Growth is not ubiquitous in nature, it does not happen everywhere. The growth of the region starts from points, centers, and poles.

Growth points

First, the growth of a region starts from points with very basic consumer goods industries such as food processing industries, small textiles, handicrafts, and small steel plants. Growth points are the third rank cities of geographical region.
For example, from 1960 to 1980:

  • The growth point of the Jharkhand region was Bokaro, Dhanbad, and Ranchi.
  • The growth point of Chhatisgarh was Bhilai, Raipur
  • The growth point of Uttar Pradesh was Kanpur, Allahabad, and Renukoot.

Growth center

Bauldevile develops the concept of a growth center. A growth center is a place that provides goods & services to the surrounding population. It is an American concept having local geographical or regional significance. Not much investment is required as compared to the growth pole but is closely linked to the development of the growth pole. 
Over time, centrifugal force works around the growth points, it attracts capital, brain, people, a technology from the surrounding region and it becomes the growth center of the surrounding region.
growth center is a second rank city in the geographical region. In the growth center, dominant activities are secondary and tertiary activities. Large firms and many activities can be seen in the growth center.
cities that were growth points from 1960 to 1970, now become the growth center of the region. For example, Bokaro steel city is the growth center of the Jharkhand region.

Growth poles

The growth pole is a french idea of the economic construct which has national significance. Huge capital is needed for very large-scale production. Many growth centers existed in one growth pole. The concept of growth poles was given by French geographer Perroux in 1955. Growth poles are the first-rank cities where the agglomeration of many activities can be seen.
Diffusion and spread of the effects of economic activities from growth poles, it reduces regional inequality.
For example, the growth poles of India are Delhi, Mumbai, Kolkata, Bangalore, and Chennai. Due to the spread-out effect and diffusion of economic activities many satellite towns ( growth centers) developed around growth poles. Delhi has many satellite towns such as Gurgaon, Meruth, Gaziabad, etc.

**Listed entries:**
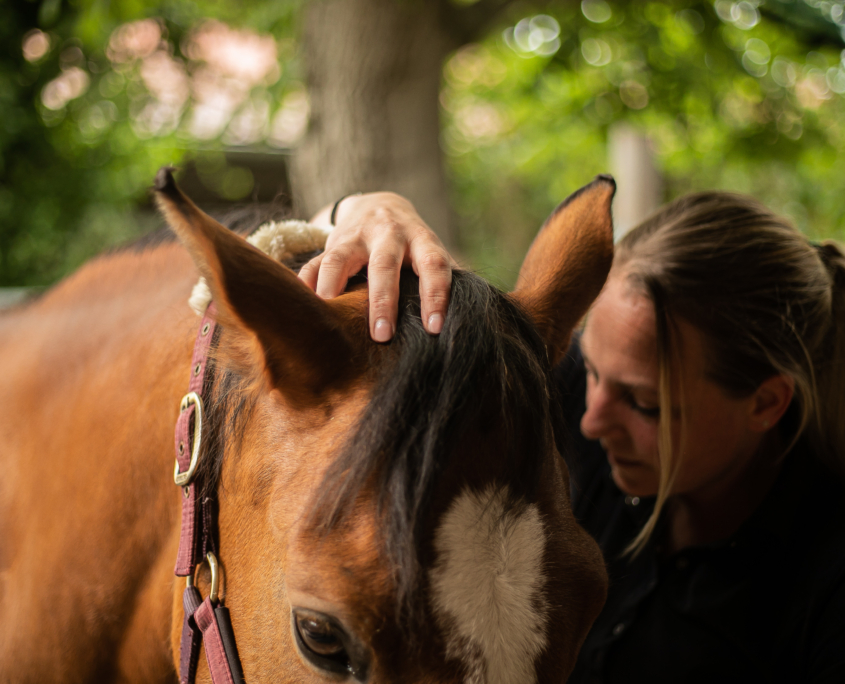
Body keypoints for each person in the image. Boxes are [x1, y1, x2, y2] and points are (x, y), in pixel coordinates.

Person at [300, 188, 845, 682]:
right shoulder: (545, 404)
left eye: (645, 404)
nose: (588, 419)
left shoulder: (824, 587)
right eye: (590, 369)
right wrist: (365, 209)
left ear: (767, 403)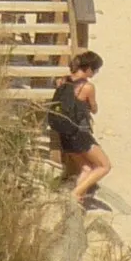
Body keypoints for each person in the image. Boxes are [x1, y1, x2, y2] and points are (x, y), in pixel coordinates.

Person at [48, 49, 110, 208]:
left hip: (64, 133)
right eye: (95, 69)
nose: (95, 72)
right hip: (79, 133)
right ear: (88, 68)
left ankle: (77, 198)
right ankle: (75, 193)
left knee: (86, 167)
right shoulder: (87, 87)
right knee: (104, 166)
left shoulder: (62, 81)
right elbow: (94, 108)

**About this task:**
Write out, word for word, the portion of the regional growth text that opens with the words containing "cities that were" and closes with "the Jharkhand region.".

**Answer section:**
cities that were growth points from 1960 to 1970, now become the growth center of the region. For example, Bokaro steel city is the growth center of the Jharkhand region.